DATA FOR REVIEW:
--

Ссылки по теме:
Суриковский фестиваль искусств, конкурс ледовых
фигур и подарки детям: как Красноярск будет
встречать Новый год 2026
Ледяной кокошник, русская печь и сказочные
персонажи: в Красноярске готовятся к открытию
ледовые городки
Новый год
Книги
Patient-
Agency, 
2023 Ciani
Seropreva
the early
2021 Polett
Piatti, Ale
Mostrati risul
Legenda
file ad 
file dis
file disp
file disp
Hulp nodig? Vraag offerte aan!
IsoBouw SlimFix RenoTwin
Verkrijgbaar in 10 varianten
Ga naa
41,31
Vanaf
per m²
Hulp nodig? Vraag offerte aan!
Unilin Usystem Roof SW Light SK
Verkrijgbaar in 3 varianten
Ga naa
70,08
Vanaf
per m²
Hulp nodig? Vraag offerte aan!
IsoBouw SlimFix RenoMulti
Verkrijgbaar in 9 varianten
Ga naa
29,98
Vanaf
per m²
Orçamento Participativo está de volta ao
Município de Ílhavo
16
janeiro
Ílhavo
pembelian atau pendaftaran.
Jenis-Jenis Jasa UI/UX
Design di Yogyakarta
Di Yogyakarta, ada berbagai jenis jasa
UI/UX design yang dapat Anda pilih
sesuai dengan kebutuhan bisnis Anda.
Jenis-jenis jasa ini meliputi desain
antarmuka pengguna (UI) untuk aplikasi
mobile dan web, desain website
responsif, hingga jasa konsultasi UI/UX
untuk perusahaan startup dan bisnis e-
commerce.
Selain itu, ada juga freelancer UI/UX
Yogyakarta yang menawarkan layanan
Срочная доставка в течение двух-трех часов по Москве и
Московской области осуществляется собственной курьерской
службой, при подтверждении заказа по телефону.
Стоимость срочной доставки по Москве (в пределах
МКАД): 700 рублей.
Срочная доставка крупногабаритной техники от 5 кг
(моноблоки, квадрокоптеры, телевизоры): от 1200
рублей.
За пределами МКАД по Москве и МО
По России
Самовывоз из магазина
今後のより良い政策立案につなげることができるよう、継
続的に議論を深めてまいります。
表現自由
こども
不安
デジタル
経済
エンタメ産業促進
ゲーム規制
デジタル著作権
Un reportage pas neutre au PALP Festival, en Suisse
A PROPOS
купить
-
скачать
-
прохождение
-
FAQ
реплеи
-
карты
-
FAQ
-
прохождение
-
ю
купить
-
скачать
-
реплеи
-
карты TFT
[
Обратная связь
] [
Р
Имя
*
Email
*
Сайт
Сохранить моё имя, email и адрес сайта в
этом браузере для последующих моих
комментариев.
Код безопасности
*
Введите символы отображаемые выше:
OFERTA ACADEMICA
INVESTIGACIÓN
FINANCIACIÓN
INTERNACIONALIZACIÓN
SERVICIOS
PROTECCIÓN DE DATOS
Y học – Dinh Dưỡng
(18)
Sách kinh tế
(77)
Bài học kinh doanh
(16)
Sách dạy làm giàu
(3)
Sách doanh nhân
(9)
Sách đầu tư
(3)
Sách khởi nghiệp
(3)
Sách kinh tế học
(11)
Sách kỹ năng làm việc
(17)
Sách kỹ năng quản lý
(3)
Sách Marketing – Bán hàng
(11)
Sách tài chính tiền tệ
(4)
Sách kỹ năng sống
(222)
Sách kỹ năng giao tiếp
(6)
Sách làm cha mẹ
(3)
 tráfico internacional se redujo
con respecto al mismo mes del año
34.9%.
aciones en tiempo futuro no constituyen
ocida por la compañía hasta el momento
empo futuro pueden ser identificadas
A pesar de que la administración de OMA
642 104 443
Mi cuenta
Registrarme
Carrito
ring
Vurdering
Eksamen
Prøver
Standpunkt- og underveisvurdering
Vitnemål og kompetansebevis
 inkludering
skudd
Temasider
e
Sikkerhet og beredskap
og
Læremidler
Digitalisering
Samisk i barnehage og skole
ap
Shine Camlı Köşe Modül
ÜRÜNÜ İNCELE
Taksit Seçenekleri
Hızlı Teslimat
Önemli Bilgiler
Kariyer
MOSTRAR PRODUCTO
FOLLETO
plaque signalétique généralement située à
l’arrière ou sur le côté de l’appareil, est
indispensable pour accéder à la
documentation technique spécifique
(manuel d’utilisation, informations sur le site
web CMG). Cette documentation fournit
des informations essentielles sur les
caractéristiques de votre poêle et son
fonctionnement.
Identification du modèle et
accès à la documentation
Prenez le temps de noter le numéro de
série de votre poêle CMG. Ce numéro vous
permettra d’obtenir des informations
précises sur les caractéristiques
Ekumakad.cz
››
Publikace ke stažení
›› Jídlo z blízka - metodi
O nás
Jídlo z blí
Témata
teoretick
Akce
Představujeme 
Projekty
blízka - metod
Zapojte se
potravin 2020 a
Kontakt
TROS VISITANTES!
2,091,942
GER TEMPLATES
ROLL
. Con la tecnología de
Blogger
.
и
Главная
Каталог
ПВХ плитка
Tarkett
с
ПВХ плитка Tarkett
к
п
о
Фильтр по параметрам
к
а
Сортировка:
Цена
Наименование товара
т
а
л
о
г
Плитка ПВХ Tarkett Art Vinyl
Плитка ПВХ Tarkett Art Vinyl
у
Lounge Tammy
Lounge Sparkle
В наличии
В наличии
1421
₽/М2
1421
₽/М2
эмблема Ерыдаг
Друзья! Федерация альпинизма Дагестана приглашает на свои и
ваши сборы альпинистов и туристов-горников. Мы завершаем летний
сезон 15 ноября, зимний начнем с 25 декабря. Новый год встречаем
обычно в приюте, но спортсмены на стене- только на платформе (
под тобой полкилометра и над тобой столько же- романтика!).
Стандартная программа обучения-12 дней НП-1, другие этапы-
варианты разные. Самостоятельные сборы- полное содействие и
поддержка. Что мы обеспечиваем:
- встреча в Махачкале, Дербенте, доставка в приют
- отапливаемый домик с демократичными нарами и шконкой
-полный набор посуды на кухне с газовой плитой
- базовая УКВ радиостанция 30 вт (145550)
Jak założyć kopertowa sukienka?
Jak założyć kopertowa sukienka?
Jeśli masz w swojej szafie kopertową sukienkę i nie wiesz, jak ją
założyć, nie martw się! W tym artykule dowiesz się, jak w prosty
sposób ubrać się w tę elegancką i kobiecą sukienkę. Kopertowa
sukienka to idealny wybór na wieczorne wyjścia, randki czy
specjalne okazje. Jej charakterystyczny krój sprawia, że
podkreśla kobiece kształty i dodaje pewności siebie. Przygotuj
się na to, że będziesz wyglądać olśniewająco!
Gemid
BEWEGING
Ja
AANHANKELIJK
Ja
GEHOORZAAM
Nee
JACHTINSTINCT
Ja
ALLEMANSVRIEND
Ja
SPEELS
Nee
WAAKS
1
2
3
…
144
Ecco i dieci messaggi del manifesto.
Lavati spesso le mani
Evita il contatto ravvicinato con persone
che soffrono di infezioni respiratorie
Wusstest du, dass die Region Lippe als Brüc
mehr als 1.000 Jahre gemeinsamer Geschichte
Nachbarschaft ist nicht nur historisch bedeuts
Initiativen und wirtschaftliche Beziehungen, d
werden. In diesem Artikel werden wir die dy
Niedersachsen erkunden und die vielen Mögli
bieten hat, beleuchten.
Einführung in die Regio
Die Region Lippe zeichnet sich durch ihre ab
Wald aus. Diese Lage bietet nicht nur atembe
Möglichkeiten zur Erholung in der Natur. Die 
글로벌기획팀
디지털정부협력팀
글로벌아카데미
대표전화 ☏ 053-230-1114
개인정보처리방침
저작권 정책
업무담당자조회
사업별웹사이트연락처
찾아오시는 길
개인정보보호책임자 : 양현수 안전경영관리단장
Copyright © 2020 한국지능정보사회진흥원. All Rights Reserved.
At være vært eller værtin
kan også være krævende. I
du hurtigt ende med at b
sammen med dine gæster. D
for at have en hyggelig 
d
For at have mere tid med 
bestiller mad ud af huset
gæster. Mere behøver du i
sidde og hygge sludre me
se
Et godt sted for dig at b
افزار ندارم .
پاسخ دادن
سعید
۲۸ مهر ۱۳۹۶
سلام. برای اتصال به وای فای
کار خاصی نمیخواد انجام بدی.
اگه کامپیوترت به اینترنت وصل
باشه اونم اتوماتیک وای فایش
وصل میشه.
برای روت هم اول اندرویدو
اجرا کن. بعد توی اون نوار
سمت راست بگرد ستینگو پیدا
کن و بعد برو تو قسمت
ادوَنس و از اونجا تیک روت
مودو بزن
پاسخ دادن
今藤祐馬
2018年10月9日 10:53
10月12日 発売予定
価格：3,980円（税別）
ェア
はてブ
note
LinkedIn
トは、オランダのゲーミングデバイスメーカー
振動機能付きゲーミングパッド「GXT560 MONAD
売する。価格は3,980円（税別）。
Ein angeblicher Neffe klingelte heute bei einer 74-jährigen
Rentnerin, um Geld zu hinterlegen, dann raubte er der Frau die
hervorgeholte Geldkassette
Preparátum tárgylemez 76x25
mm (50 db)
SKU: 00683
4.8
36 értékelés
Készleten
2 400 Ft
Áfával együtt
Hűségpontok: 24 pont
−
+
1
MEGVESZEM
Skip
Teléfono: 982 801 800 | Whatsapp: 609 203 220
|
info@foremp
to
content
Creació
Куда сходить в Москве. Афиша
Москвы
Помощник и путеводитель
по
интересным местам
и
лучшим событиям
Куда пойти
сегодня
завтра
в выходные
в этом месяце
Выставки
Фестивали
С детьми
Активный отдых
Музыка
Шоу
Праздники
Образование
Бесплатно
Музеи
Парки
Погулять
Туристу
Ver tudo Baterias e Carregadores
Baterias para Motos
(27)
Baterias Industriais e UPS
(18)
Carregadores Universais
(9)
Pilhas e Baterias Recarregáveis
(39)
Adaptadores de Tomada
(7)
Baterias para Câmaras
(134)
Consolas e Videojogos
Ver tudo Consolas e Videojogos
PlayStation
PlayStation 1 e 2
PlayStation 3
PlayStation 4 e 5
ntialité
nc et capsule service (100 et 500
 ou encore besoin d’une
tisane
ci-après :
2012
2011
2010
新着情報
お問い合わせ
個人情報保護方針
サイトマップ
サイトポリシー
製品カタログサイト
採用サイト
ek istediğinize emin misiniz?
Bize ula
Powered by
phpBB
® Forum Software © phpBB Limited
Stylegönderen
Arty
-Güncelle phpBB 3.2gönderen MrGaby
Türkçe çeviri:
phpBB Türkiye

--

EXERCISE PROMPT: From the records above, pull out every line containing the word "Consolas".

OUTPUT FOR THIS EXERCISE:
Consolas e Videojogos
Ver tudo Consolas e Videojogos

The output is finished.